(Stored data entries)
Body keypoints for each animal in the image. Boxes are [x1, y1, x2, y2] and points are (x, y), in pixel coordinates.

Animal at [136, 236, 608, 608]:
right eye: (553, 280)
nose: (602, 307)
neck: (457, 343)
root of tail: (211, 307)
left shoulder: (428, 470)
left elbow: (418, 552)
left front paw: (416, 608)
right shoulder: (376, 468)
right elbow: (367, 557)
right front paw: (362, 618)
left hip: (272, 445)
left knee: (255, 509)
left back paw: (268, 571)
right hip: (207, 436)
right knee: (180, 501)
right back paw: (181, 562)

## WORK TASK
Transcribe each entry. Leave nothing out.

## RESULT OF THE TASK
Body keypoints for each animal in the image. Boxes are [x1, y1, x2, y2] and points are (x, y), in pixel coordinates.

Animal at [136, 236, 608, 608]:
right eye: (553, 280)
nose: (602, 307)
neck: (457, 343)
root of tail: (211, 307)
left shoulder: (428, 470)
left elbow: (418, 552)
left front paw: (416, 608)
right shoulder: (376, 468)
right elbow: (367, 557)
right front paw: (362, 618)
left hip: (272, 445)
left knee: (255, 509)
left back paw: (268, 571)
right hip: (207, 436)
right knee: (180, 501)
right back paw: (181, 562)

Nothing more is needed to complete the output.